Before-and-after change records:
----
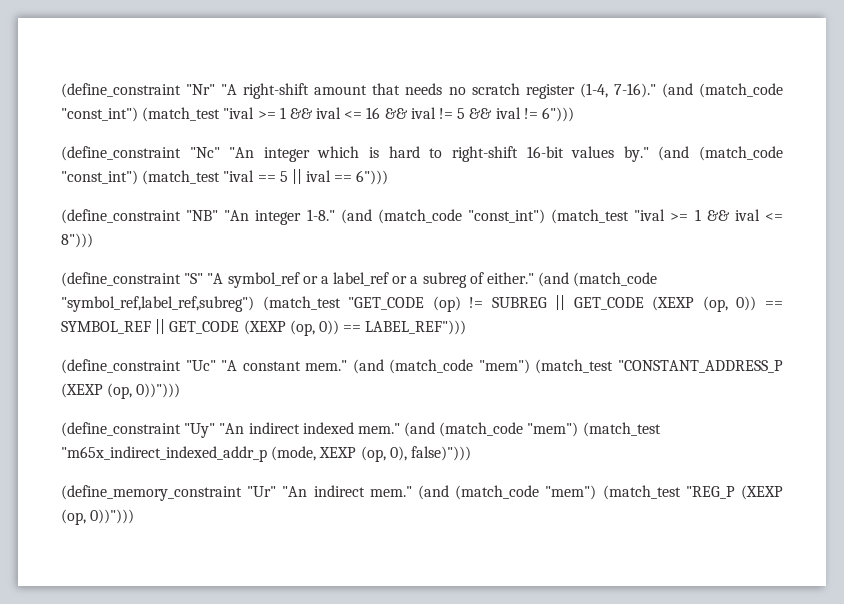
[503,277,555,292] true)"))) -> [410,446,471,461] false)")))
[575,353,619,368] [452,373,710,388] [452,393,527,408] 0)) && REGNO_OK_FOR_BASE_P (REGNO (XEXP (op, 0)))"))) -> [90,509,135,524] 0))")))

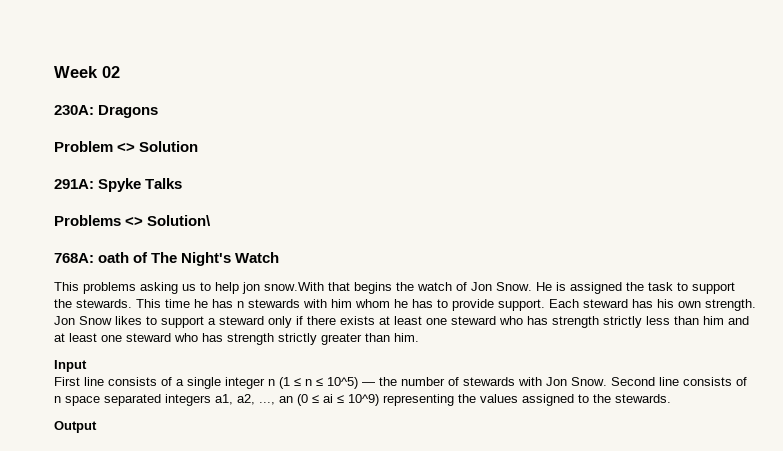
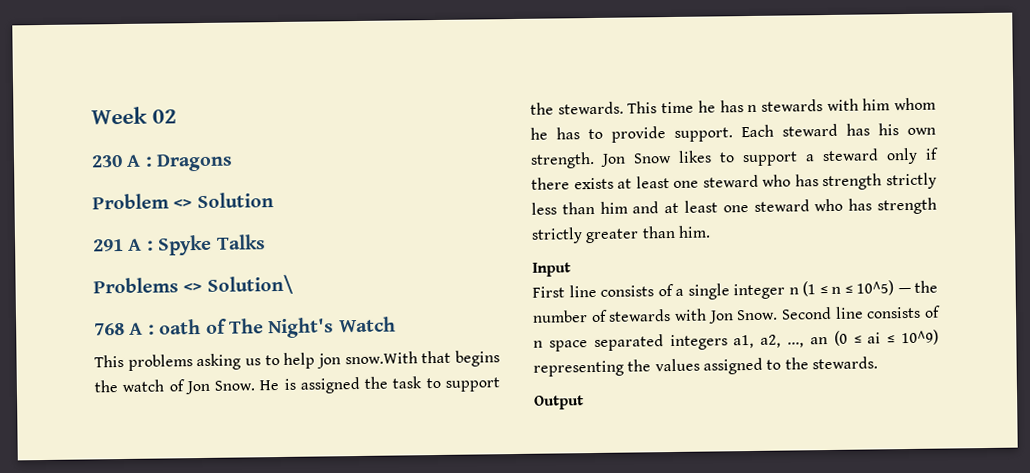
[54,105,94,115] 230A: -> [91,154,153,168] 230 A :
[54,179,94,189] 291A: -> [93,238,154,252] 291 A :
[54,253,94,263] 768A: -> [94,322,155,336] 768 A :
----
DIRECTIVE: Since only the text is wanted, repeat all the records above exactly and omit the pictures.

ANSWER SECTION:
[503,277,555,292] true)"))) -> [410,446,471,461] false)")))
[575,353,619,368] [452,373,710,388] [452,393,527,408] 0)) && REGNO_OK_FOR_BASE_P (REGNO (XEXP (op, 0)))"))) -> [90,509,135,524] 0))")))

[54,105,94,115] 230A: -> [91,154,153,168] 230 A :
[54,179,94,189] 291A: -> [93,238,154,252] 291 A :
[54,253,94,263] 768A: -> [94,322,155,336] 768 A :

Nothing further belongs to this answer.